==== Raw data ====
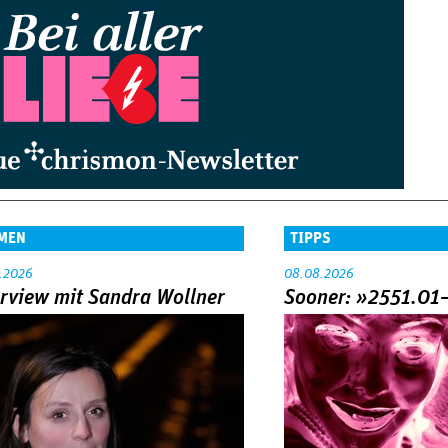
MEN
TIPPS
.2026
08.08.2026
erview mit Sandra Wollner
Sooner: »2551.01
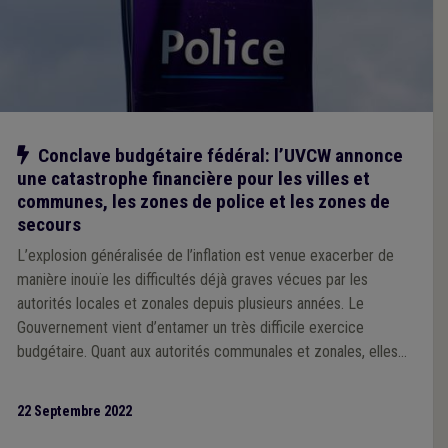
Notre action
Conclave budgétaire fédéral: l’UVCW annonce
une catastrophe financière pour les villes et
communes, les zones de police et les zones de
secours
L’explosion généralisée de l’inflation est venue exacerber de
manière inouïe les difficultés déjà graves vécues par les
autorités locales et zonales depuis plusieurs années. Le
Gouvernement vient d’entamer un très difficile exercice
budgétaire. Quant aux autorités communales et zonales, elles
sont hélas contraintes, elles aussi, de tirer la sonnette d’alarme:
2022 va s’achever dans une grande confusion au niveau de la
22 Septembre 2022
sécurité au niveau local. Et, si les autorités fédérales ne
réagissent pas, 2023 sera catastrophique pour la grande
====
==== Raw data ====
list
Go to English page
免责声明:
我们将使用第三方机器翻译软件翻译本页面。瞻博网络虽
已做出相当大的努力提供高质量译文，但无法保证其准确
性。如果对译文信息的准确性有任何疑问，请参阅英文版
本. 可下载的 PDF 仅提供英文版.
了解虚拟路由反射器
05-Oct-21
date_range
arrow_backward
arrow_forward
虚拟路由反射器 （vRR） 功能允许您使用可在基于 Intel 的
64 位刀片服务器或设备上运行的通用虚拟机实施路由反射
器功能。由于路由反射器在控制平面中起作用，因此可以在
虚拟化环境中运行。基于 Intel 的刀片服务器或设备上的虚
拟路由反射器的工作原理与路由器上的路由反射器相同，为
====
Problem to work on: Within the material above, the line with "我们将使用第三方机器翻译软件翻译本页面。瞻博网络虽" opens the range and the line with "拟路由反射器的工作原理与路由器上的路由反射器相同，为" closes it; reproduce that range word for word.

Exercise output:
我们将使用第三方机器翻译软件翻译本页面。瞻博网络虽
已做出相当大的努力提供高质量译文，但无法保证其准确
性。如果对译文信息的准确性有任何疑问，请参阅英文版
本. 可下载的 PDF 仅提供英文版.
了解虚拟路由反射器
05-Oct-21
date_range
arrow_backward
arrow_forward
虚拟路由反射器 （vRR） 功能允许您使用可在基于 Intel 的
64 位刀片服务器或设备上运行的通用虚拟机实施路由反射
器功能。由于路由反射器在控制平面中起作用，因此可以在
虚拟化环境中运行。基于 Intel 的刀片服务器或设备上的虚
拟路由反射器的工作原理与路由器上的路由反射器相同，为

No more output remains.